Em 25 de junho de 2013 o jornal oficial Observatoire de la Laïcité noticiou que foram registrados 705 controles ou abordagens, dos quais 423 relativos a mulheres com véus. No total foram abertos 365 procedimentos, com resposta penal em 96% deles, e apenas uma condenação por “dissimulação forçada”. As mulheres que são penalizadas devem pagar 150 euros, um valor muito maior do que pagava um cidadão que não usava máscara no período pandêmico da covid-19, que desembolsava 135 euros.
Na contramão da França, em 13 de março de 2015, o Tribunal Constitucional Alemão decidiu que as professoras muçulmanas podem, sim, vestir o véu nas escolas, invalidando a proibição adotada por alguns Estados. No entanto, torna-se uma ação isolada, pois a proibição de construção dos minaretes, a queima de alcorões em manifestações na Suécia são consideradas como liberdade de expressão e são comuns e conhecidas.
Em 2016 assistimos a outros decretos que afirmavam que trajes de banho que ostentem filiação religiosa fossem proibidos, assim, o burquíni, vestimenta de banho/ginástica de mulheres muçulmanas, passa a ser proibido.
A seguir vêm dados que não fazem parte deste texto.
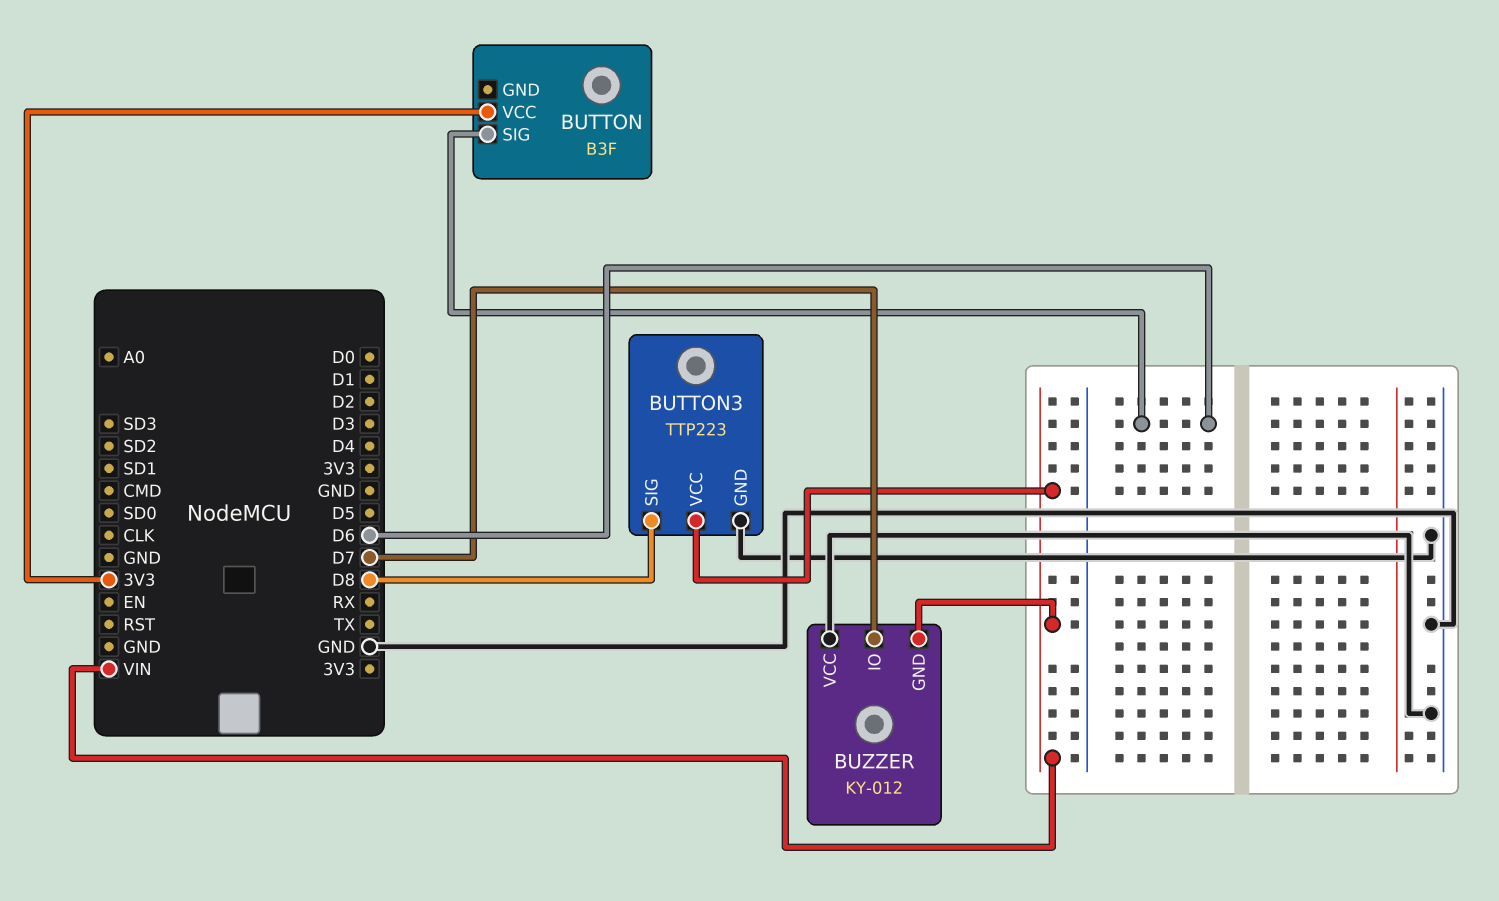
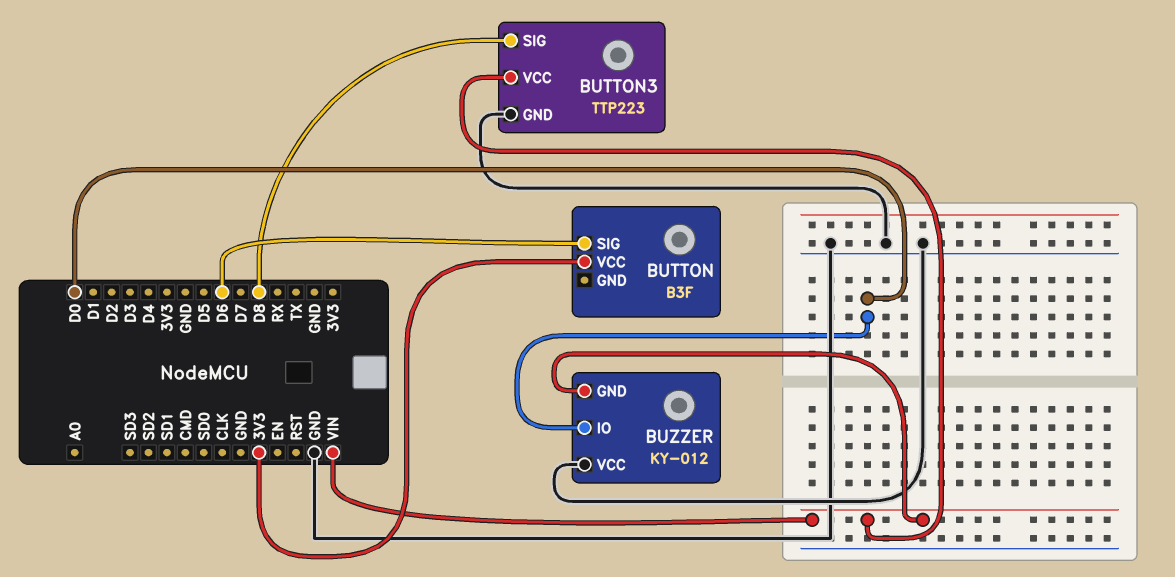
BUZZER pin IO: D7 -> D0

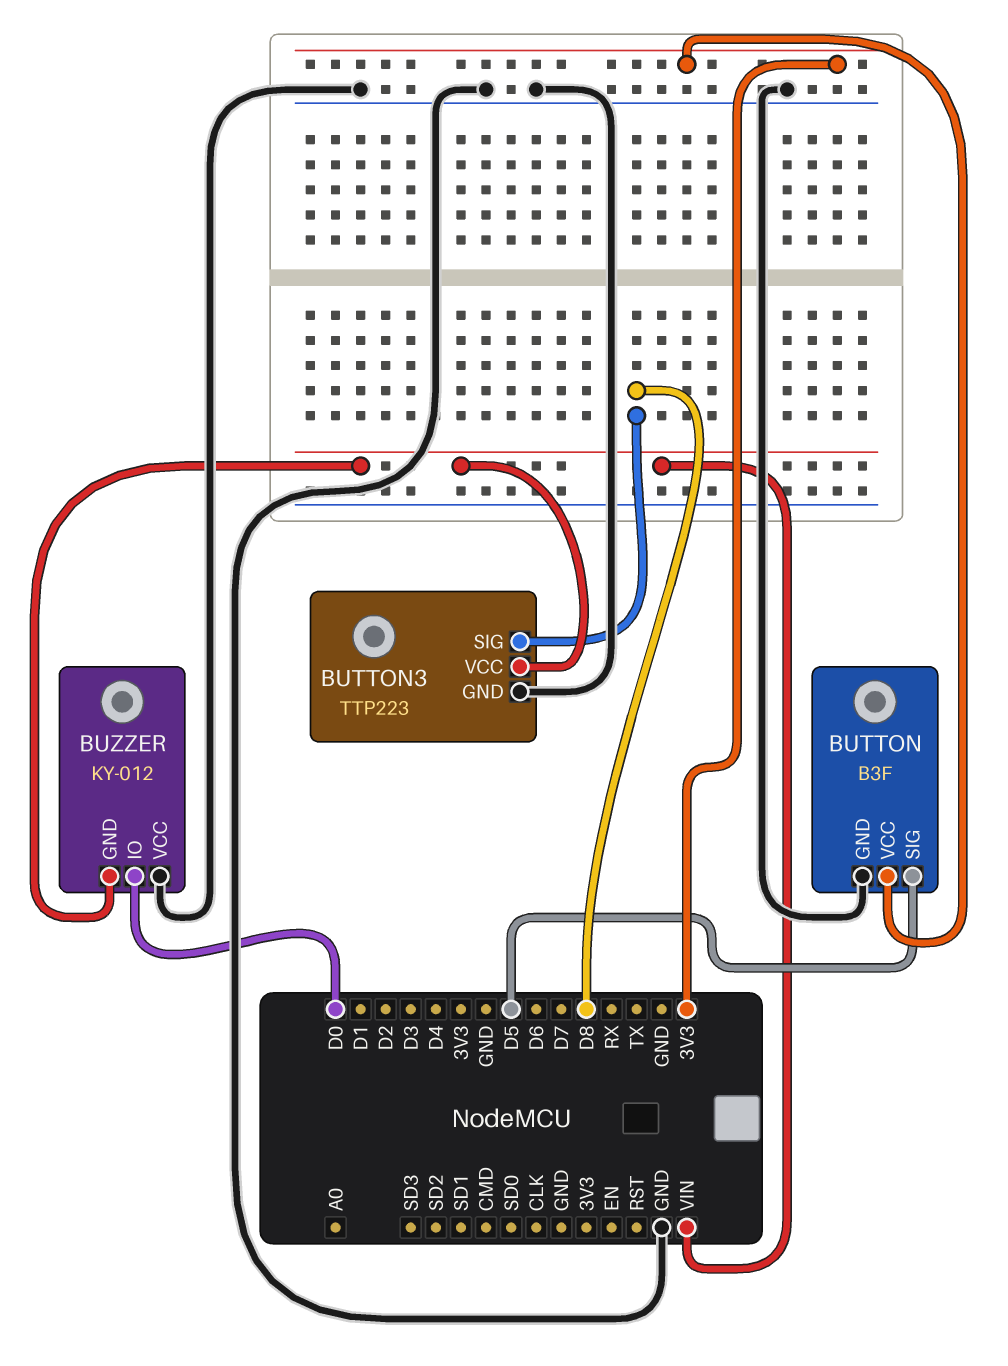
BUTTON pin GND: none -> GND
BUTTON pin SIG: D6 -> D5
Vimos cenas de mulheres muçulmanas sendo retiradas à força de balneários franceses. O premiê francês Manuel Valls manifestou-se favorável à proibição do burquíni com o argumento de que o traje representaria um projeto político arcaico baseado na submissão feminina. Mais uma vez, homens falando por mulheres muçulmanas. Para Valls, a vestimenta islâmica, mesmo o burquíni, é incompatível com os valores franceses de laicidade. Infelizmente o discurso do premiê foi endossado pela Corte Europeia de Direitos do Homem.
No último domingo, o ministro da Educação, Gabriel Attal, proíbe na volta às aulas as meninas muçulmanas de usarem abaya. Attal disse: “Quando você entra em uma sala de aula, você não deveria ser capaz de identificar a religião de um aluno só de olhar para ele”.
O que Attal esquece é que a maioria das alunas de origem muçulmana tem sobrenome árabe, africano, iraniano; se não for a roupa que vai identificá-las, certamente os seus sobrenomes, a sua cor de pele e o seu comportamento vão distingui-las das demais alunas, algo que, por si só, explicita a relação entre a negação da existência do “outro” pelos Estado francês e a islamofobia. Quanto mais se criam leis que atingem diretamente a comunidade muçulmana, a violência contra as mulheres será ainda maior. São as mulheres, sempre, as que mais sofrem e são penalizadas com essas leis.
No Brasil, eu sigo com o meu lenço, abaya (quando vou à mesquita) e burquíni (quando vou à praia, à piscina, ao pilates), torcendo para que as mulheres possam ser o que quiserem em qualquer lugar do mundo.